Apple supplier Foxconn apologises after unrest at Chinese campus | Business and Economy
Taiwanese tech giant says ‘technical error’ to blame for pay dispute that saw workers clash with police.
Apple supplier Foxconn has apologised to workers after its enormous iPhone manufacturing complex in central China was rocked by violent protests over pay and conditions.
The Taiwanese technology giant on Thursday said it had identified a “technical error” in its payment system and that there had been no change to agreed rates of pay after workers staged protests at its campus in the city of Zhengzhou.
“At present, the park is continuing to actively communicate with the employees affected by the wrong information, explaining that the salaries and bonuses of all employees are paid in accordance with company policies,” the company said in a statement.
Video posted online on Wednesday showed people pulling down barriers, smashing surveillance cameras and windows and clashing with police, with a number of workers left bloodied in the confrontations.
Some workers in the footage said they had been informed that Foxconn planned to delay bonus payments, while others complained they had been forced to share dormitories with colleagues who had tested positive for COVID-19.
Foxconn’s apology came as authorities in Zhengzhou ordered an effective lockdown for more than half of the city’s 10.3 million people and as COVID-19 cases nationwide surged to a record high.
Starting from midnight on Friday, residents in the city centre will not be allowed to leave their district without a negative COVID test result and the permission of authorities. Residents are also being advised to stay at home “unless necessary.”
China’s nationwide tally on Thursday rose to a record 31,454 infections, as authorities battle a COVID resurgence in metropolises including Beijing, Shanghai, Guangzhou, Chengdu and Chongqing.
Despite Beijing’s calls for more focused measures to control infections, authorities across the country have scrambled to reimpose restrictions such as lockdowns and mass testing to stop the spread of the virus.

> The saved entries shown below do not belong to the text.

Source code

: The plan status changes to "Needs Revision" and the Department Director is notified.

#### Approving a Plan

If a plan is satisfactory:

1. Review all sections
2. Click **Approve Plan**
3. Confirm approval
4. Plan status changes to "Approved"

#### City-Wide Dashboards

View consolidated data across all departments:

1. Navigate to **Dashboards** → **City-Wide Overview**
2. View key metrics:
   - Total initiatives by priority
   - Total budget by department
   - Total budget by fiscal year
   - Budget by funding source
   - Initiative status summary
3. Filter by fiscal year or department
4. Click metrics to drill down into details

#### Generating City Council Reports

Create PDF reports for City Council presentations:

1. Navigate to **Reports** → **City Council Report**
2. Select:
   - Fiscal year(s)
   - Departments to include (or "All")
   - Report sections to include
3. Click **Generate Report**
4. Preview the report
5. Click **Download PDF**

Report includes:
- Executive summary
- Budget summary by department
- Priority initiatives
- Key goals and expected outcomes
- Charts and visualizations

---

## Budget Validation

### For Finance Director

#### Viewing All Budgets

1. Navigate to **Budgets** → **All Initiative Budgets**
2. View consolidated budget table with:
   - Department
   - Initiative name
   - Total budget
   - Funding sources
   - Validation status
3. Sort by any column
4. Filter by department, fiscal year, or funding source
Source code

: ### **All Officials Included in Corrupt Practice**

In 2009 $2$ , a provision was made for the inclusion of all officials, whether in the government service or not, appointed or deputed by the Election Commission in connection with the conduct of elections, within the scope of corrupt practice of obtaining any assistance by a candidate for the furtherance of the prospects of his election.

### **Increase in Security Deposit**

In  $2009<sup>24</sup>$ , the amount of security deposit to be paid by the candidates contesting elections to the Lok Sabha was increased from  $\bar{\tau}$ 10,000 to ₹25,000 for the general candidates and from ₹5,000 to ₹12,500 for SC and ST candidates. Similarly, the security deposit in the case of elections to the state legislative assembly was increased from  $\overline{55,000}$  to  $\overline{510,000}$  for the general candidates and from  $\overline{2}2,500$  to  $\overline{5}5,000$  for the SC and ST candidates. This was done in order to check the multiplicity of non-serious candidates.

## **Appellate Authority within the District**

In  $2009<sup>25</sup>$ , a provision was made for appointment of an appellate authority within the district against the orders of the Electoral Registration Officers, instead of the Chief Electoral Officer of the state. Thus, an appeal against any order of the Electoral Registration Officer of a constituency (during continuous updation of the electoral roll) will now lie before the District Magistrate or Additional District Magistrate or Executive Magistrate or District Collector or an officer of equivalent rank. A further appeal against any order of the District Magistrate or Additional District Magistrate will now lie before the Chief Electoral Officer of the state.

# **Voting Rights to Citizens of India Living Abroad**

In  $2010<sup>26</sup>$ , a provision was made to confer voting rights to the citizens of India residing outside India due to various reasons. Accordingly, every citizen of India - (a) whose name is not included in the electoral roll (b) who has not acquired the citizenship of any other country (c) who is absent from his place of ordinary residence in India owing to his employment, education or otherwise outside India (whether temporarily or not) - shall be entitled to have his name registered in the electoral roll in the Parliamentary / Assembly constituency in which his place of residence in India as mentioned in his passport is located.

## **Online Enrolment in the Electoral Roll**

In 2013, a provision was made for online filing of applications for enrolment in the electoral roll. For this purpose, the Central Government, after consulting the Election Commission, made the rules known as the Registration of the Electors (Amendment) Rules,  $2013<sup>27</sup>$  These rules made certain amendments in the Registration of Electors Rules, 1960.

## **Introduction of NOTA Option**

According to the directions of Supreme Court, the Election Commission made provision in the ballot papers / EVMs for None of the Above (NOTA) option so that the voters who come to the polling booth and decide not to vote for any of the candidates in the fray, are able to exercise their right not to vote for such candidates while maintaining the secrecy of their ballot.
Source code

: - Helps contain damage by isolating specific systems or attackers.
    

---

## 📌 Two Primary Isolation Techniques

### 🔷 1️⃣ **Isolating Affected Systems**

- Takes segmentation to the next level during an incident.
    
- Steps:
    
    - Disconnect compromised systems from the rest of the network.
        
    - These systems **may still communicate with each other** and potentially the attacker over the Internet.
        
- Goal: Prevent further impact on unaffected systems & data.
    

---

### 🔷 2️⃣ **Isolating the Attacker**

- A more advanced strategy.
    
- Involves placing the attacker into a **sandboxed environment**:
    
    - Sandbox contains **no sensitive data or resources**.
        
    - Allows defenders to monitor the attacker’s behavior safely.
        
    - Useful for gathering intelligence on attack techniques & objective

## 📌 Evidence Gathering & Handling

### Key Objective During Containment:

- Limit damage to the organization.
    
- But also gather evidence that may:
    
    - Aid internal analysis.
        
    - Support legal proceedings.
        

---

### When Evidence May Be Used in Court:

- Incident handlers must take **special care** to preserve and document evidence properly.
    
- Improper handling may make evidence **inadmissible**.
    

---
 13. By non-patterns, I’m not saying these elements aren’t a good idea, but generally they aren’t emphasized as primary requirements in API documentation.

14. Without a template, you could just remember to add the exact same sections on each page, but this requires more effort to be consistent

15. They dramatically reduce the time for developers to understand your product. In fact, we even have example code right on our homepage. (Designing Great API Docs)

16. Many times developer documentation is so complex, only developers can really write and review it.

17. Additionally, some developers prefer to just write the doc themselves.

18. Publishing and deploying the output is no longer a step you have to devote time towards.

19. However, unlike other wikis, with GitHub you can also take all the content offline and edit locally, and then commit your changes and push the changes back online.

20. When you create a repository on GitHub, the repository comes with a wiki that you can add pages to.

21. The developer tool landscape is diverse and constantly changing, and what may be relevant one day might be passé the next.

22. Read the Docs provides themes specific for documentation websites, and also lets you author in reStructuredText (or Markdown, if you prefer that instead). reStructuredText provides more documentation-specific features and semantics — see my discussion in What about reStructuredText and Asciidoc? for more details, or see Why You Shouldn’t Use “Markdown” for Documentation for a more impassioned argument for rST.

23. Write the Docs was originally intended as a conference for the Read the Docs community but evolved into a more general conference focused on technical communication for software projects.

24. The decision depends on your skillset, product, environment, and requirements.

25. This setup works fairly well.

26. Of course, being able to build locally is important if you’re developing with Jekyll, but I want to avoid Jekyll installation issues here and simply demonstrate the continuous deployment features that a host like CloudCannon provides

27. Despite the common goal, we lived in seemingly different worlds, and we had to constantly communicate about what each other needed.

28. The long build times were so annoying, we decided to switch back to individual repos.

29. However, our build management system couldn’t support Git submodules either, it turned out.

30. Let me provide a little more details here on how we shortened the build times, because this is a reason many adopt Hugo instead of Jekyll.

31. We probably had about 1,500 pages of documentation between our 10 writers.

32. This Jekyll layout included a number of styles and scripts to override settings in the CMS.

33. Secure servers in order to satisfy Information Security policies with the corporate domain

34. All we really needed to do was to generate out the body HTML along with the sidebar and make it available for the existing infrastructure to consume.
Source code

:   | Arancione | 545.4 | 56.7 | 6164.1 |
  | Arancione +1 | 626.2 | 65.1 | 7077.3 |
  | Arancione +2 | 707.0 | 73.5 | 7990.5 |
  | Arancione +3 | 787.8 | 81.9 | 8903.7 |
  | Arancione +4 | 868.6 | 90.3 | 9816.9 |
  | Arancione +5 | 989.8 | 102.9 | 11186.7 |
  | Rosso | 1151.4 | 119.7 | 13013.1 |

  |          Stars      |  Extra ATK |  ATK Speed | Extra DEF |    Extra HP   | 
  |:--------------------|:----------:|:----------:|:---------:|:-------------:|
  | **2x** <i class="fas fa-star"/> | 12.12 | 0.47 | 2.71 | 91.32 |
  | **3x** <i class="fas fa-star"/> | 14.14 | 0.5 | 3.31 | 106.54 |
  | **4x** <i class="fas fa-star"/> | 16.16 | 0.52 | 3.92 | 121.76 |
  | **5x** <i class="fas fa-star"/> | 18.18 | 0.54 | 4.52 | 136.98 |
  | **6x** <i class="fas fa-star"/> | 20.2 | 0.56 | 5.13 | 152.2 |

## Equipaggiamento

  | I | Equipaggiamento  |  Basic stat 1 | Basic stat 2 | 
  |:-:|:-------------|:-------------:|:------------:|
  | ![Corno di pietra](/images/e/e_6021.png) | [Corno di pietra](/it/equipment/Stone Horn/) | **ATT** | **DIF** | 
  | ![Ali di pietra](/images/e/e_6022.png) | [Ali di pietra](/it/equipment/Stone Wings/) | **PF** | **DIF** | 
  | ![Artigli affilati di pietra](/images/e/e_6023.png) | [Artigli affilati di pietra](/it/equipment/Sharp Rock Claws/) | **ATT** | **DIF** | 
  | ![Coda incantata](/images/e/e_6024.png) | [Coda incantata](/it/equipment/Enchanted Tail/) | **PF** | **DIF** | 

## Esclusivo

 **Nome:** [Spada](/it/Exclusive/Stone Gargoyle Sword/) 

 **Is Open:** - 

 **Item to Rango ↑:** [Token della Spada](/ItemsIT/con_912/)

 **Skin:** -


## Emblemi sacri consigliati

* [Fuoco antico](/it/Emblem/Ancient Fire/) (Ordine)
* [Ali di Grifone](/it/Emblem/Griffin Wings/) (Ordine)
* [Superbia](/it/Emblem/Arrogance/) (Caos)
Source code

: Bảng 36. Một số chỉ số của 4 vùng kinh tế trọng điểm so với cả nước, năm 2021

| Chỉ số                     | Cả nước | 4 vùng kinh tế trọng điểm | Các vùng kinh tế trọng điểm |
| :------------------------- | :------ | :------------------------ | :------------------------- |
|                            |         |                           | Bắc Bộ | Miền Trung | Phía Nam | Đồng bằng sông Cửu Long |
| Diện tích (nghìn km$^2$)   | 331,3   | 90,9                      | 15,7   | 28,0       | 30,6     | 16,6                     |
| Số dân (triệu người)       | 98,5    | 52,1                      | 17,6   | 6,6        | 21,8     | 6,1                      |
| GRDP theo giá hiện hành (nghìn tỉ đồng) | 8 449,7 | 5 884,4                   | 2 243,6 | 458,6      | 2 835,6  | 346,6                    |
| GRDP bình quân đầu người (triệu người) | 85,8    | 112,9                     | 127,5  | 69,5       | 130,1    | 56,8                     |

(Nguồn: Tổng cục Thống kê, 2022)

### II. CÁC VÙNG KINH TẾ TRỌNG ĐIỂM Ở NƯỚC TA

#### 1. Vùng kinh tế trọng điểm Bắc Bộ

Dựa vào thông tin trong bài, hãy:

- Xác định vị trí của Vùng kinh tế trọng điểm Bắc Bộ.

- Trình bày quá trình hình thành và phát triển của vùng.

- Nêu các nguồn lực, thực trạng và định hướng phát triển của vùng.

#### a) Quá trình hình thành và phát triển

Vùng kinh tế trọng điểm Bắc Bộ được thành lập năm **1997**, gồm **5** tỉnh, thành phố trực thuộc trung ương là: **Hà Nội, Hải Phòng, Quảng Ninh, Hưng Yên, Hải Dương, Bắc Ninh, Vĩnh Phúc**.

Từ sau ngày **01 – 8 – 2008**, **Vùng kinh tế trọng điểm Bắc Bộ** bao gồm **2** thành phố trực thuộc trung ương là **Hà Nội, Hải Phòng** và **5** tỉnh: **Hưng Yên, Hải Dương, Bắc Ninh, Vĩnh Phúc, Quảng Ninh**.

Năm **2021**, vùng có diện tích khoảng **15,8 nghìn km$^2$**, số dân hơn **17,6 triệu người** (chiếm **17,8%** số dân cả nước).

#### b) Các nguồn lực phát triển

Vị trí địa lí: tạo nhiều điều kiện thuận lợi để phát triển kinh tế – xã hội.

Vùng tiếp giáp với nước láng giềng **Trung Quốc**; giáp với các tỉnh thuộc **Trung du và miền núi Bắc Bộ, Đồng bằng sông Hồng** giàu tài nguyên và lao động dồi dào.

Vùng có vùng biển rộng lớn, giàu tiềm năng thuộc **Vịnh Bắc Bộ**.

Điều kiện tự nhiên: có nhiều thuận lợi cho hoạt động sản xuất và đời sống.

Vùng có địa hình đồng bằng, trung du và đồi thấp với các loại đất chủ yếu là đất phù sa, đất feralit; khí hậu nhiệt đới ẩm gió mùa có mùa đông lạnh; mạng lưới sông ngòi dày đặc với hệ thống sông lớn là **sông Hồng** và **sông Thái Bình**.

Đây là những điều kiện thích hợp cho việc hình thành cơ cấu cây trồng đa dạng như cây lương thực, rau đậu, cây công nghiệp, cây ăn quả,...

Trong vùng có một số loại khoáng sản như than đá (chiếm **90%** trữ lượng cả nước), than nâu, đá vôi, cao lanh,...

The tightening restrictions have dampened hopes for an exit from Beijing’s harsh “zero-COVID” strategy, which seeks to stamp out the virus wherever it pops up, and spells more gloom for China’s sputtering economic recovery.
The world’s second-largest economy is expected to struggle to reach 3 percent growth in 2022, which would be among its weakest performances in decades. Gross domestic product (GDP) officially expanded 3.9 percent between July and September, after growing just 0.4 percent the previous quarter.